I dati sono il nuovo petrolio nell’economia digitale. È un’affermazione che ricorre spesso e, in effetti, il mercato dei big data analytics in Italia vale 1,4 miliardi di euro e continua a crescere a ritmi serrati, superiori al 25%. Tuttavia la società di ricerca Gartner afferma che oltre il 60% dei progetti di big data non ha avuto successo nel generare insight “azionabili” dal business. “La vera differenza tra un progetto di successo e uno meno brillante – afferma Bernard Marr – è la strategia, non i dati; i dati sono solo una conseguenza”.
La maggior parte delle aziende si focalizza su volume e varietà: più dati, più tipi di dati, più fonti di dati. Ma i dati in quanto tali sono privi di significato, così come il loro volume. Al fine di migliorare i risultati di business, abbiamo bisogno di smart data per cui l’attenzione si sposta dal volume al valore. Gli smart data sono i big data trasformati in dati azionabili, disponibili in tempo reale.
Nell’ambito retail gli smart data aiutano a prevedere le tendenze emergenti, ingaggiare il cliente giusto al momento giusto, ridurre i costi di marketing e aumentare la qualità del servizio clienti. Per esempio, se guardiamo al mero volume saremmo portati a considerare qualunque interazione con il nostro servizio clienti, dati non strutturati e in formati diversi, dalle registrazioni audio, alle richieste testuali da form, log delle chat ecc. Ma qual è l’obiettivo? Quale strategia abbiamo per perseguirlo? Per identificare quali sono le problematiche ricorrenti o quelle più critiche, l’informazione smart di cui abbiamo bisogno sono i topic presenti in una determinata conversazione, che devono essere identificati grazie ad algoritmi di npl (natural language processing) e salvati in tempo reale come tag associati al contenuto. Con queste informazioni smart è possibile ottimizzare i canali di supporto, aumentando le informazioni disponibili per l’utente finale rispetto alle problematiche più frequenti, istruire meglio gli operatori del customer service e i chatbot.

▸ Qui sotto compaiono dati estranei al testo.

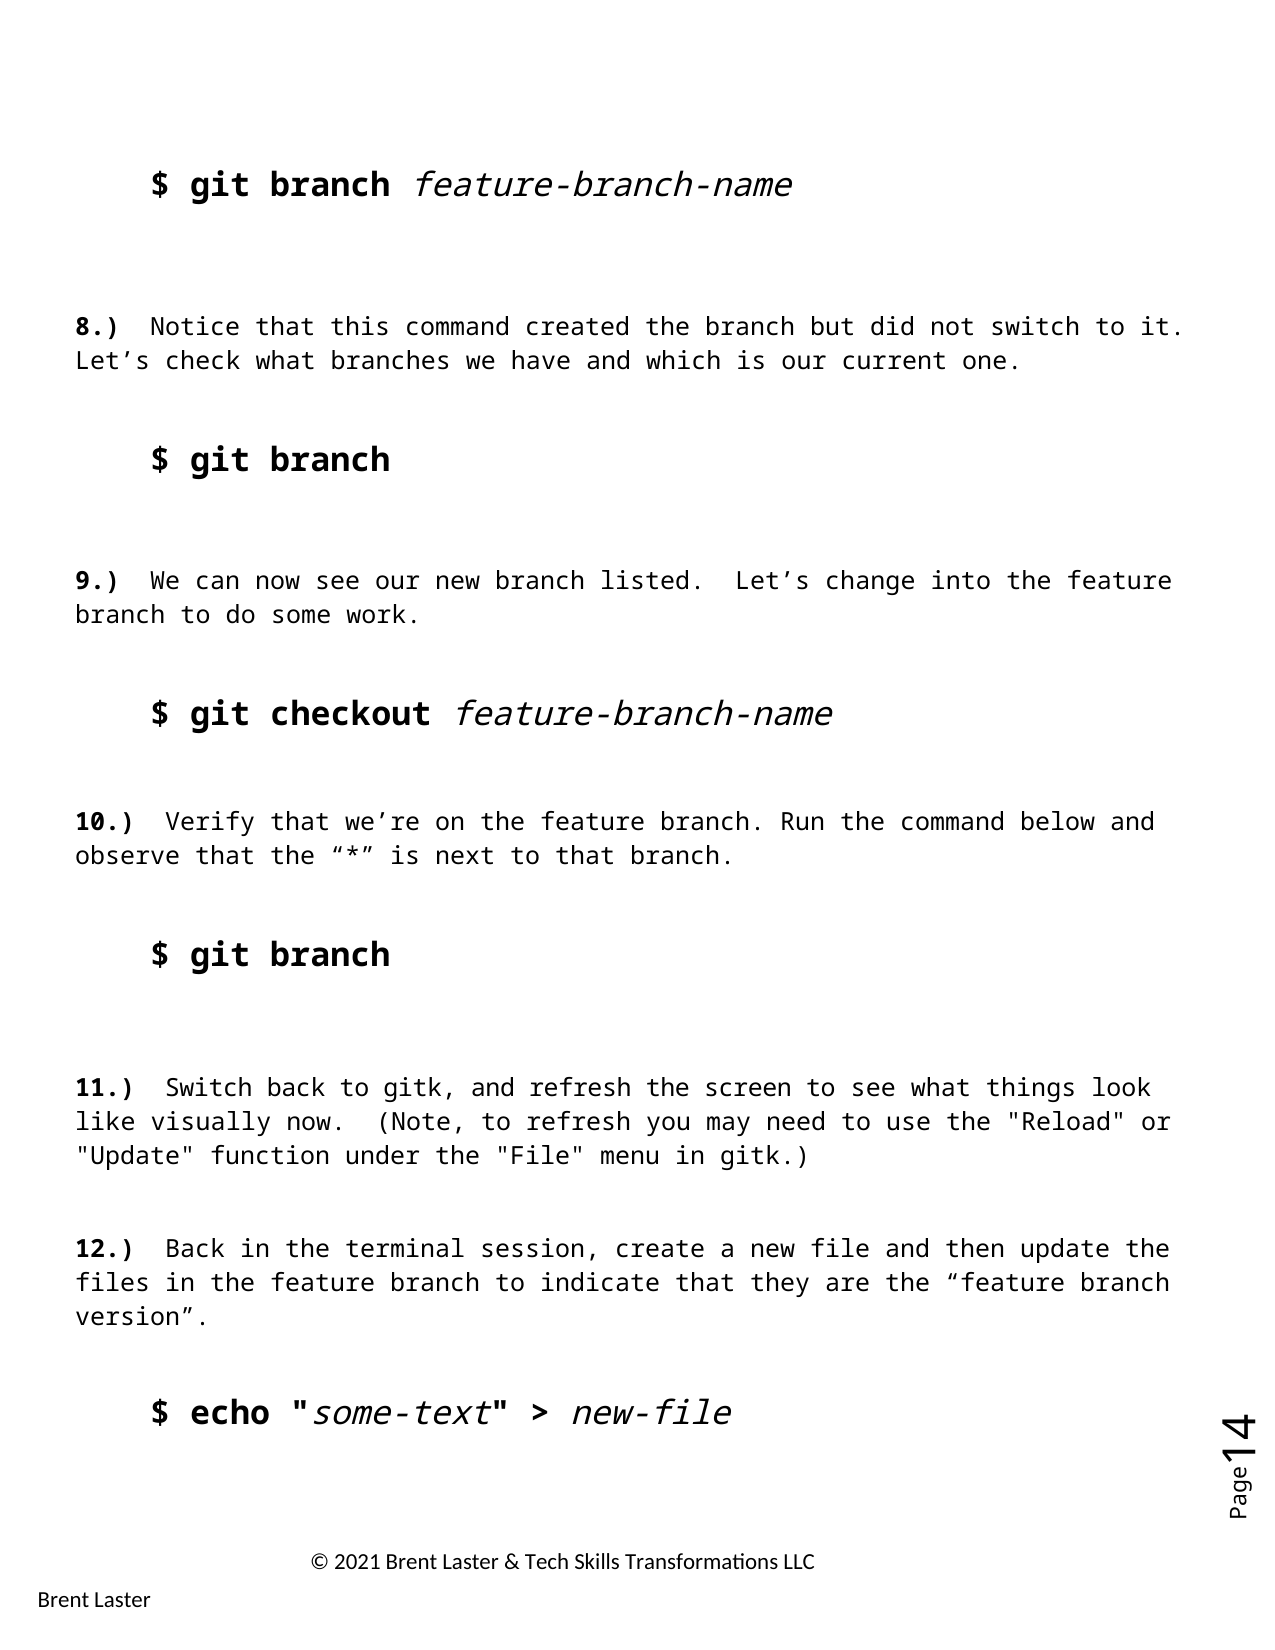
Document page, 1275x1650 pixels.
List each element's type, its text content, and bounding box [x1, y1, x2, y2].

text 11.) Switch back to gitk, and refresh the screen to see what things look like visually now. (Note, to refresh you may need to use the "Reload" or "Update" function under the "File" menu in gitk.) [75, 1069, 1200, 1172]
text $ git branch [150, 931, 1200, 976]
text $ git checkout feature-branch-name [150, 690, 1200, 736]
text 10.) Verify that we’re on the feature branch. Run the command below and observe that the “*” is next to that branch. [75, 804, 1200, 872]
text 8.) Notice that this command created the branch but did not switch to it. Let’s check what branches we have and which is our current one. [75, 308, 1200, 377]
text $ git branch feature-branch-name [150, 161, 1200, 206]
text 9.) We can now see our new branch listed. Let’s change into the feature branch to do some work. [75, 563, 1200, 631]
text $ git branch [150, 436, 1200, 481]
text 12.) Back in the terminal session, create a new file and then update the files in the feature branch to indicate that they are the “feature branch version”. [75, 1231, 1200, 1333]
text $ echo "some-text" > new-file [75, 1389, 1200, 1434]
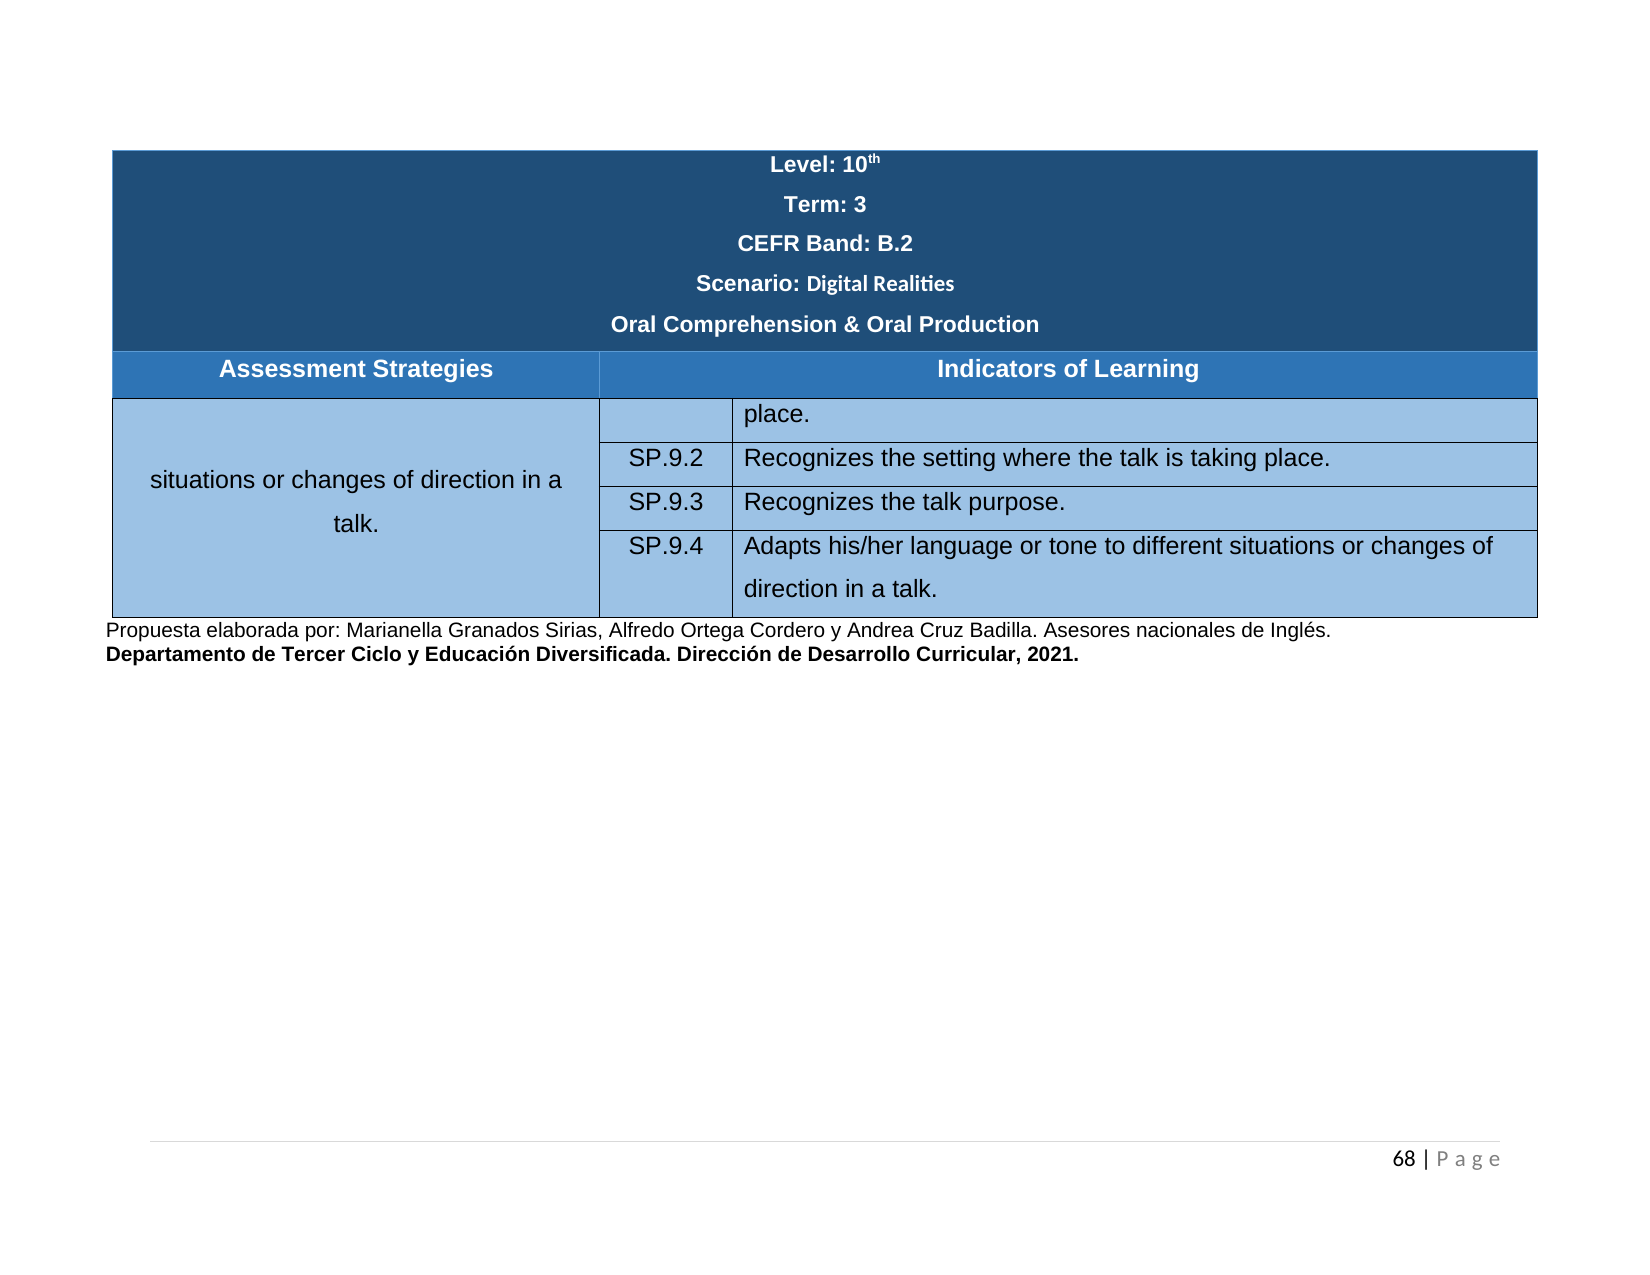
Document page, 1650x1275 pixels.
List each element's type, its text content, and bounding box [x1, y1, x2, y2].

table_cell Recognizes the talk purpose. [733, 487, 1537, 530]
table_cell SP.9. adapts language to different situations or changes of direction in a talk. [113, 399, 599, 617]
table_cell SP.9.2 [600, 443, 732, 486]
table_header Level: 10th Term: 3 CEFR Band: B.2 Scenario: Digital Realities Oral Comprehension & Oral Production [113, 151, 1537, 351]
text Departamento de Tercer Ciclo y Educación Diversificada. Dirección de Desarrollo Curricular, 2021. [106, 642, 1500, 666]
table_cell Recognizes the setting where the talk is taking place. [733, 443, 1537, 486]
table_cell Assessment Strategies [113, 352, 599, 398]
table_cell SP.9.3 [600, 487, 732, 530]
table_cell Identifies the different situations or directions where the talk is taking place. [733, 399, 1537, 442]
table_cell Indicators of Learning [600, 352, 1537, 398]
text Propuesta elaborada por: Marianella Granados Sirias, Alfredo Ortega Cordero y Andrea Cruz Badilla. Asesores nacionales de Inglés. [106, 618, 1500, 642]
table_cell SP.9.4 [600, 531, 732, 617]
table_cell Adapts his/her language or tone to different situations or changes of direction in a talk. [733, 531, 1537, 617]
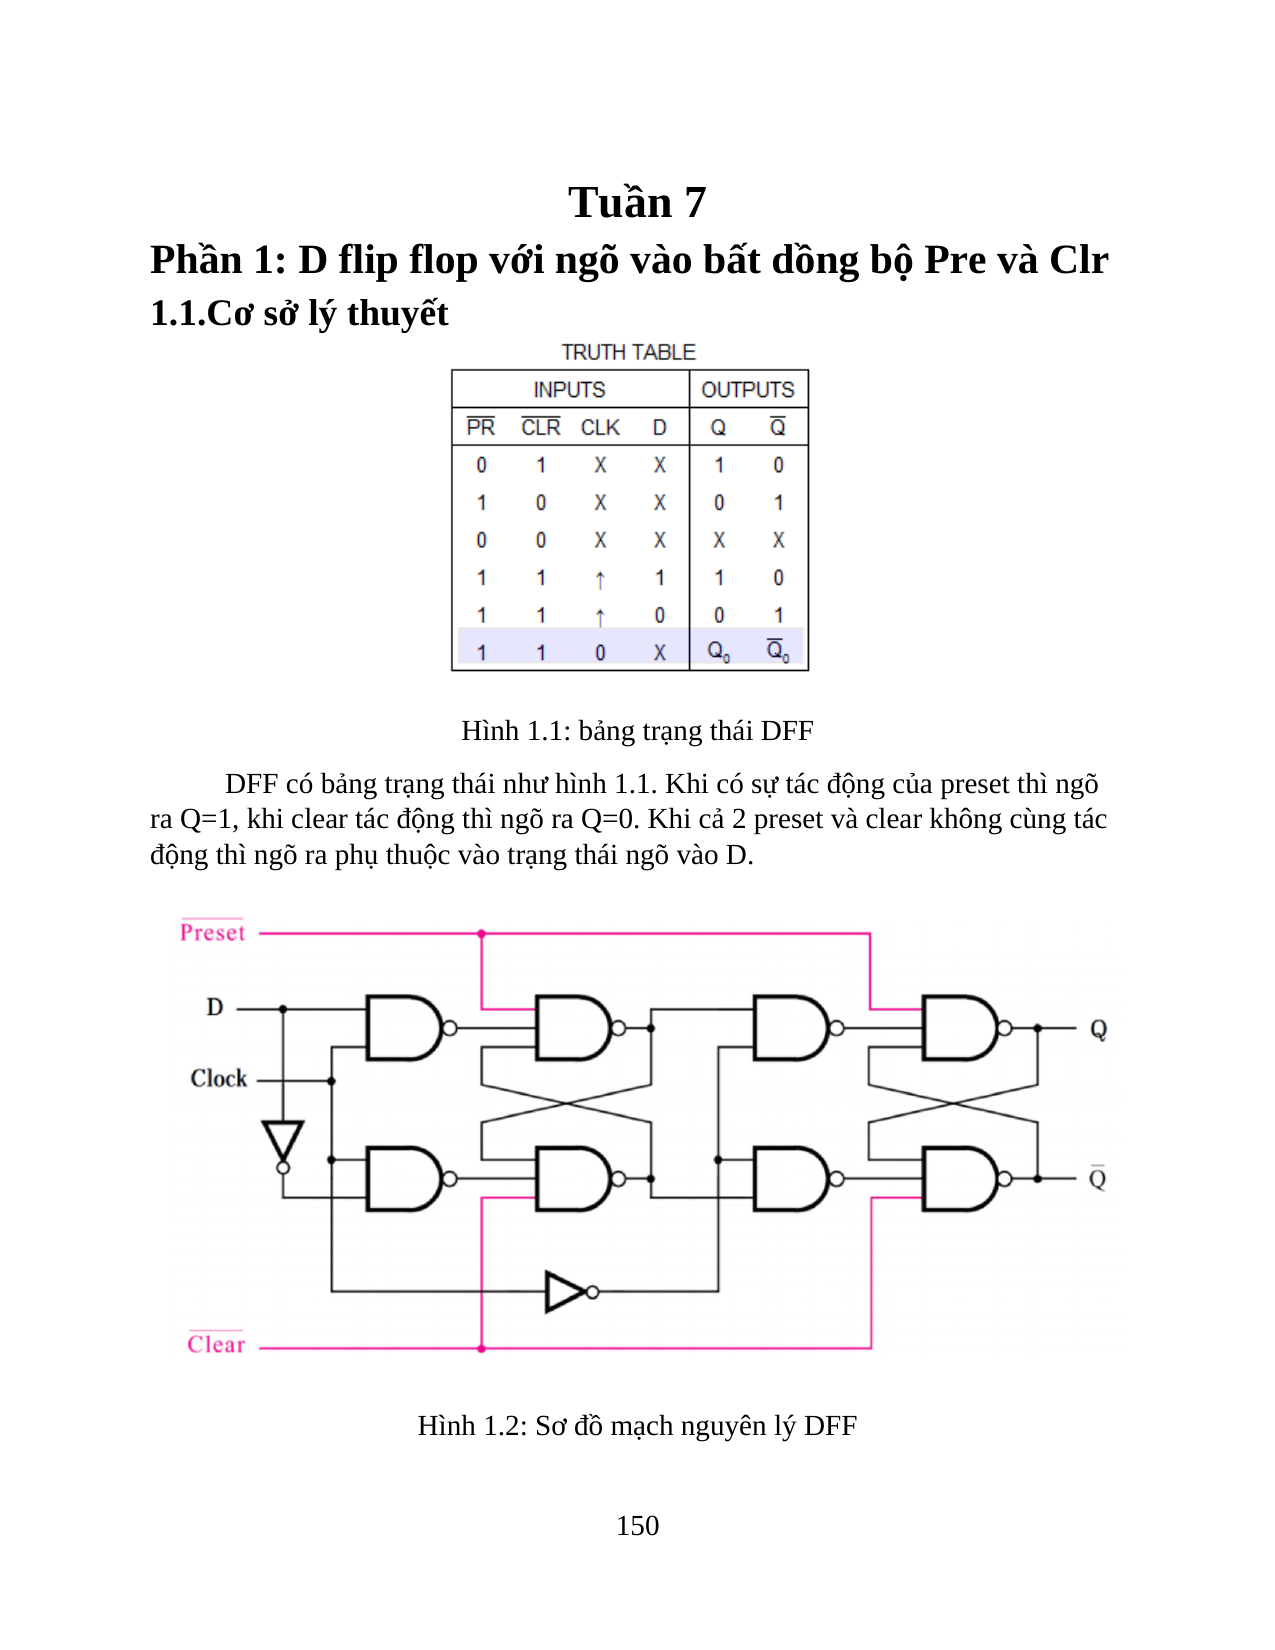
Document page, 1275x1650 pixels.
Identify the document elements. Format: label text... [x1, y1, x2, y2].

picture [150, 888, 1125, 1390]
text Hình 1.2: Sơ đồ mạch nguyên lý DFF [150, 1408, 1125, 1441]
subtitle Phần 1: D flip flop với ngõ vào bất dồng bộ Pre và Clr [150, 235, 1125, 283]
subtitle 1.1.Cơ sở lý thuyết [150, 290, 1125, 333]
text DFF có bảng trạng thái như hình 1.1. Khi có sự tác động của preset thì ngõ ra Q=1, khi clear tác động thì ngõ ra Q=0. Khi cả 2 preset và clear không cùng tác động thì ngõ ra phụ thuộc vào trạng thái ngõ vào D. [150, 766, 1125, 870]
text Hình 1.1: bảng trạng thái DFF [150, 713, 1125, 747]
picture [428, 335, 847, 695]
subtitle Tuần 7 [150, 175, 1125, 228]
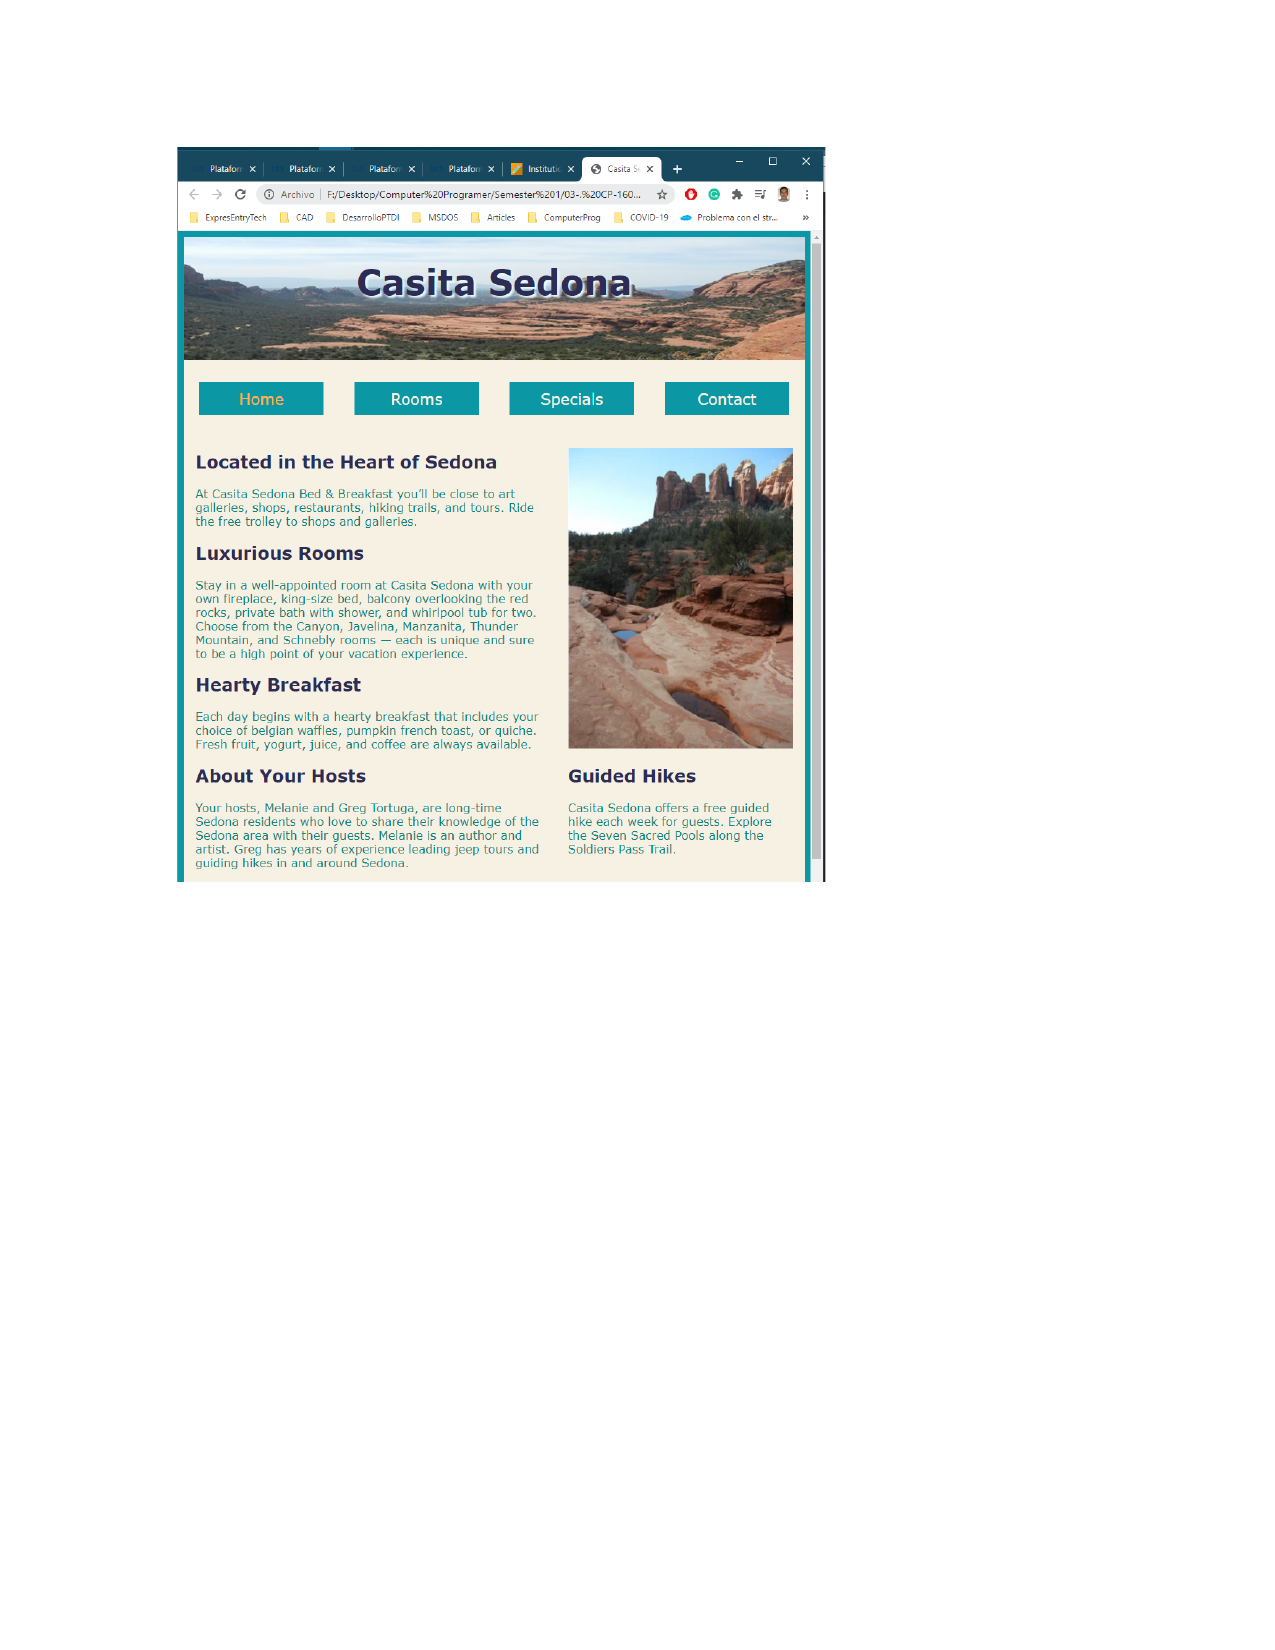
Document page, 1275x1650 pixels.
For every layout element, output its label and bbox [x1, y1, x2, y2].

picture [177, 147, 826, 882]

Guardando invece al mondo dell’ecommerce, l’algoritmo del motore di raccomandazione di Amazon si basa sulla cronologia degli acquisti di un utente, sugli articoli già presenti nel carrello, sugli articoli che sono stati valutati in passato e su ciò che altri clienti hanno visualizzato o acquistato di recente: pochissimi data point rispetto a tutti quelli ai quali ha accesso il retailer, ma sufficienti a risolvere il problema della “coda lunga”, consigliando gli articoli che non vengono frequentemente cercati e quindi non generano entrate. Secondo un recente report di McKinsey, oltre il 35% di tutte le vendite del colosso sono generate dal suo motore di raccomandazione. Pochi dati, per il massimo risultato di business.
I dati richiedono tempo e denaro per essere archiviati, organizzati e governati, per questo è fondamentale spostarsi verso gli smart data: informazioni selezionate consapevolmente con l’obiettivo di individuare insight significativi.